TASK DESCRIPTION:
Produce a verbatim transcription of the records below, beginning at the line containing "Image 3: The" and ending at the final line; include only those lines.

(Collected data entries)
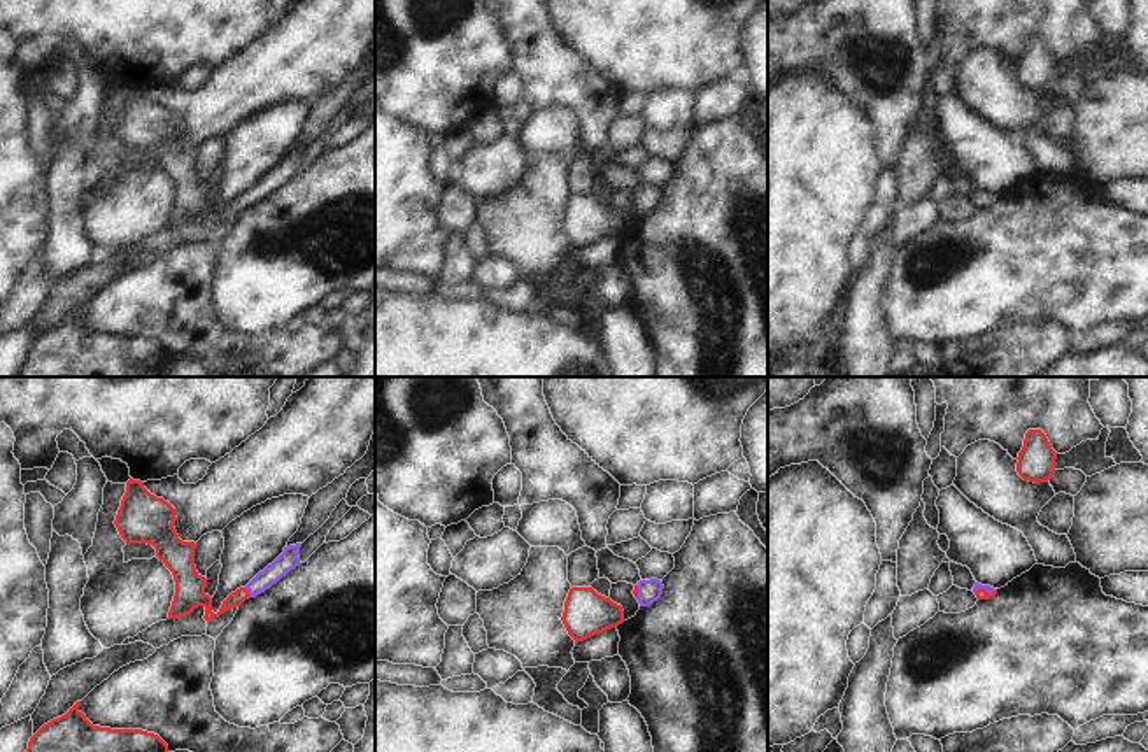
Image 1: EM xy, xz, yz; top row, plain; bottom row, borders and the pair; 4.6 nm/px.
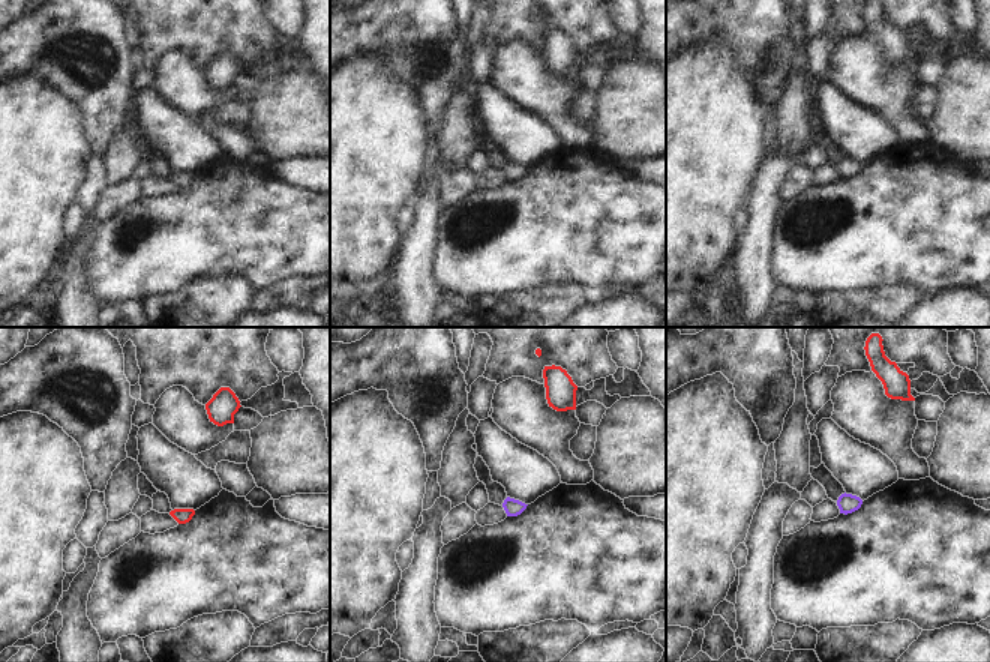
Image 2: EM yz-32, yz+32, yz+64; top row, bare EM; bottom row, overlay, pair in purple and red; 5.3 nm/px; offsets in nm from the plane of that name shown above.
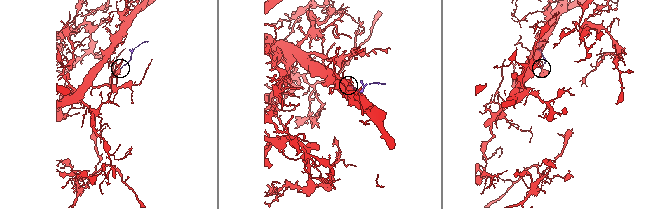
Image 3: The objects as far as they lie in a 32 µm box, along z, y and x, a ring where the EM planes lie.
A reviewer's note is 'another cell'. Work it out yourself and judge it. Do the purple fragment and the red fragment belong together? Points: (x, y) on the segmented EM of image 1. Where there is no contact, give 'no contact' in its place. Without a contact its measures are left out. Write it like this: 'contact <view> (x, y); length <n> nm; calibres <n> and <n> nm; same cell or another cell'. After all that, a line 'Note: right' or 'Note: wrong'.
contact xy (249, 593); length 60 nm; calibres 90 and 100 nm; same cell
Note: wrong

RESULT FOR THIS TASK:
Image 3: The objects as far as they lie in a 32 µm box, along z, y and x, a ring where the EM planes lie.
A reviewer's note is 'another cell'. Work it out yourself and judge it. Do the purple fragment and the red fragment belong together? Points: (x, y) on the segmented EM of image 1. Where there is no contact, give 'no contact' in its place. Without a contact its measures are left out. Write it like this: 'contact <view> (x, y); length <n> nm; calibres <n> and <n> nm; same cell or another cell'. After all that, a line 'Note: right' or 'Note: wrong'.
contact xy (249, 593); length 60 nm; calibres 90 and 100 nm; same cell
Note: wrong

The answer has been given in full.